PartnerRe Estimates German Hailstorm Losses

September 18, 2013

Bermuda-based PartnerRe Ltd. today [Sept 18] estimated that the cost of the German Hailstorms in the last week of July 2013 will be between $50 million and $60 million pre-tax and net of retrocession and reinstatement premiums.

These losses will be recorded in the Company’s third quarter 2013 results. The majority of these losses are expected to impact the Company’s Catastrophe sub-segment.

News reports indicated that hail stones the size of “tennis balls” damaged property in the German village of Wassel in Sehnte.

According to catastrophe modeling firm AIR Worldwide, after a prolonged period of above average temperatures in Central Europe, several severe hail events were triggered on the 27th and 28th of July, ahead of a low pressure system named Andreas.

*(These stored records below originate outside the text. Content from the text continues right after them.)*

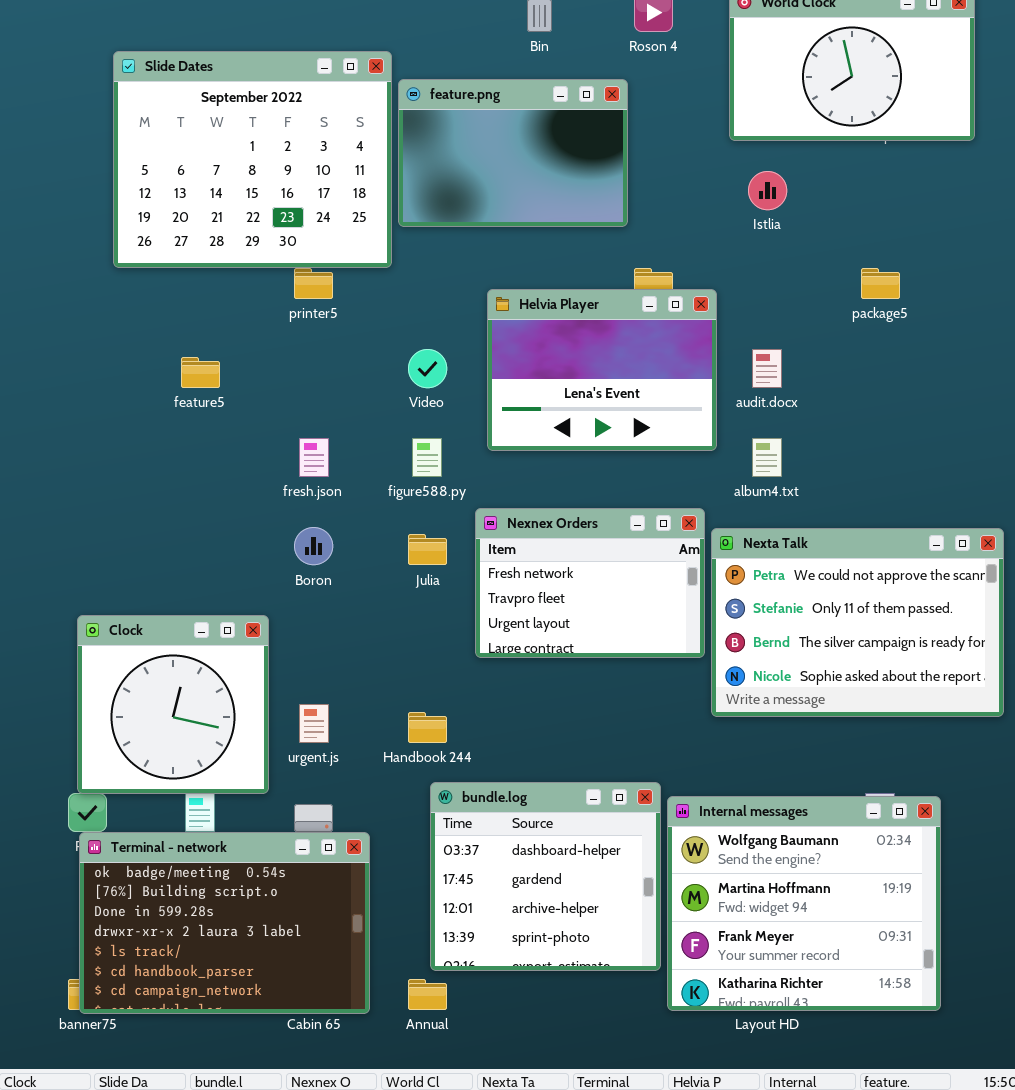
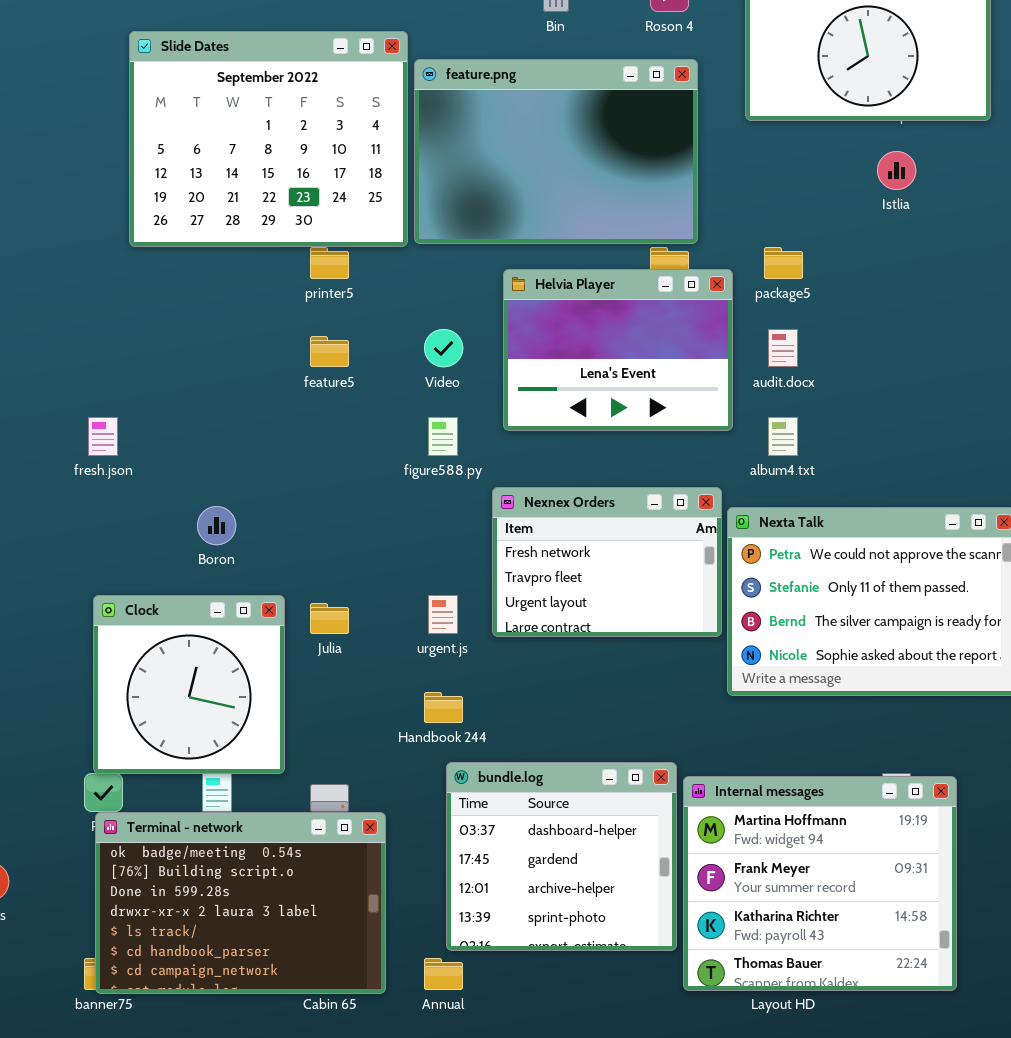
feature.png: [398,79,628,227] -> [414,59,698,244], resized
Istlia: [748,171,787,210] -> [877,151,916,190], moved
package5: [861,268,900,299] -> [764,247,803,279], moved
feature5: [181,357,220,388] -> [310,336,349,367], moved
fresh.json: [299,438,329,477] -> [88,417,118,456], moved
Boron: [294,527,333,565] -> [197,506,236,545], moved
Julia: [408,534,447,565] -> [310,603,349,634], moved
urgent.js: [299,704,329,743] -> [428,595,458,634], moved
Internal messages: [667,796,941,1011] -> [683,776,957,991], scrolled down 1 row

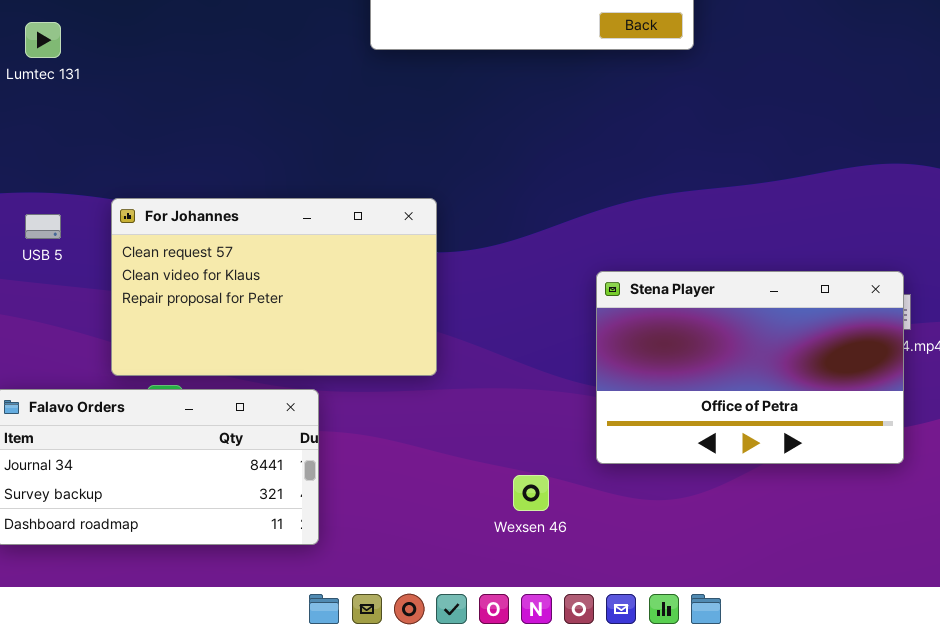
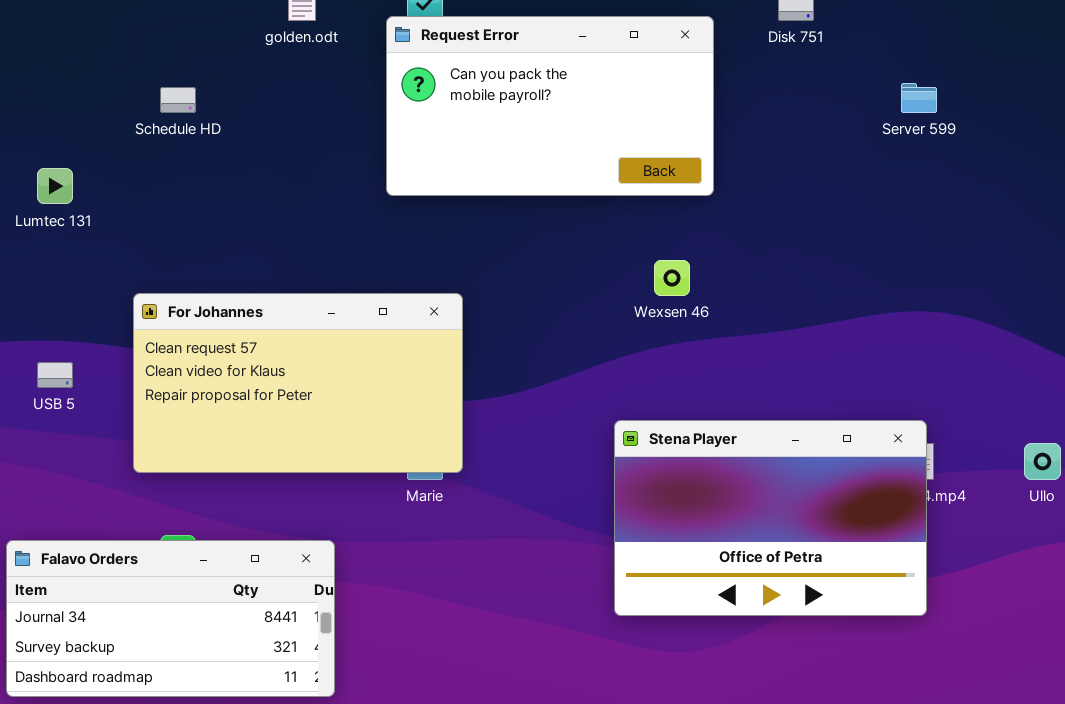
For Johannes: [111,198,437,376] -> [133,293,463,473], moved
Wexsen 46: [513,475,549,511] -> [654,260,690,296], moved

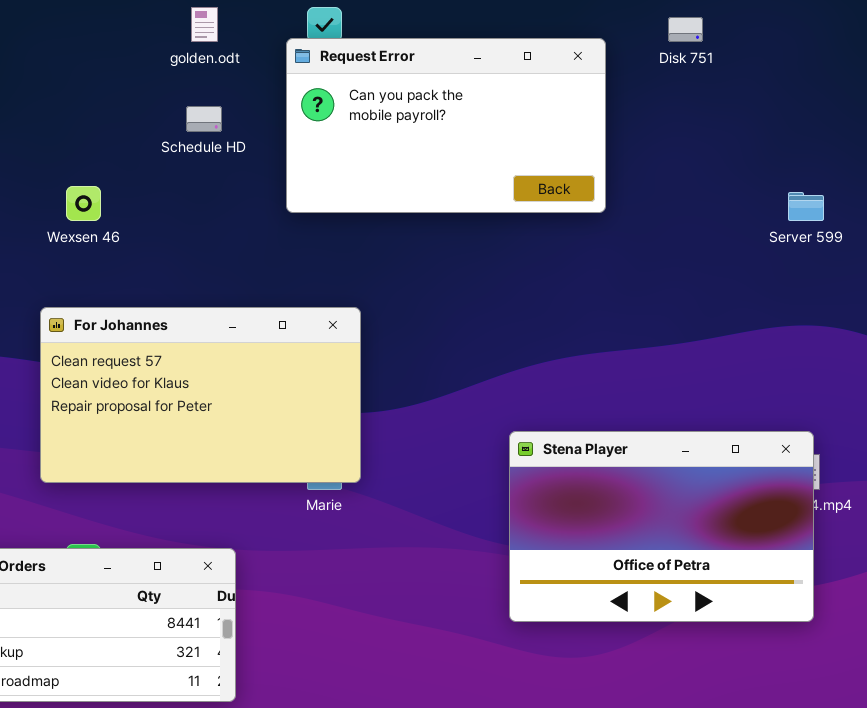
Server 599: [901,83,937,113] -> [788,192,824,221], moved
Schedule HD: [160,87,196,113] -> [186,106,222,132], moved
Wexsen 46: [654,260,690,296] -> [66,186,101,221], moved

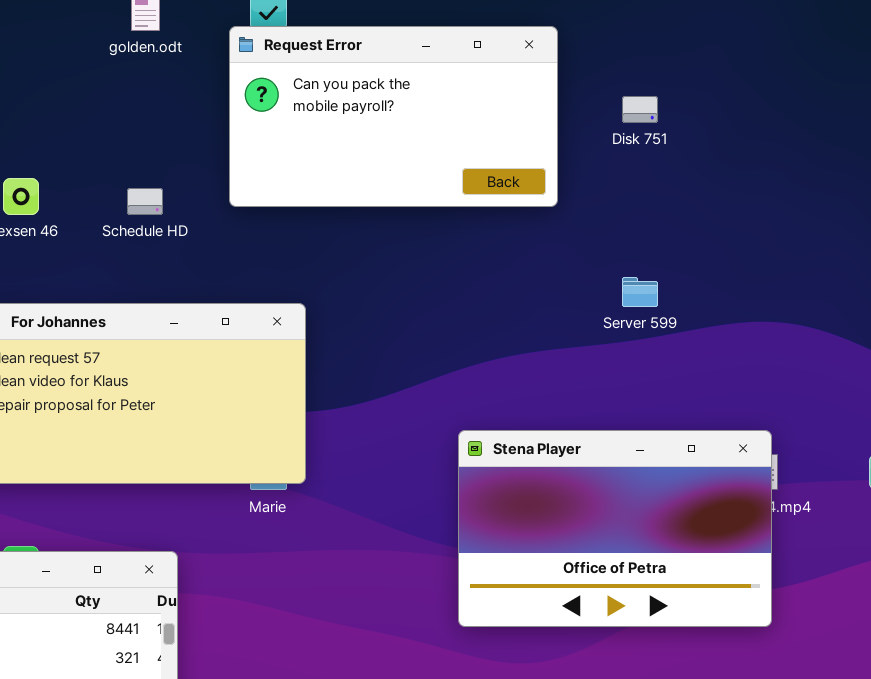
Disk 751: [668,17,703,42] -> [622,96,658,123], moved
Schedule HD: [186,106,222,132] -> [127,188,163,215], moved
Server 599: [788,192,824,221] -> [622,277,658,307], moved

On July 27 in northern Germany, a hail supercell was first reported northeast of Dortmund and propagated toward Wolfsburg. A second severe hail storm on July 28 was similarly triggered, but affected Reutlingen, Nürtingen and Kirchheim unter Teck in southern Germany, which is a heavily populated region with high concentrations of exposure value.

Reported losses for both events combined are estimated to exceed EUR 1.3 billion [$1.7 billion], with some estimates of up to EUR 1.5 billion [$2 billion], making this the second largest hail event after the devastating 1984 Munich hailstorm and one of the ten costliest natural disasters in Germany.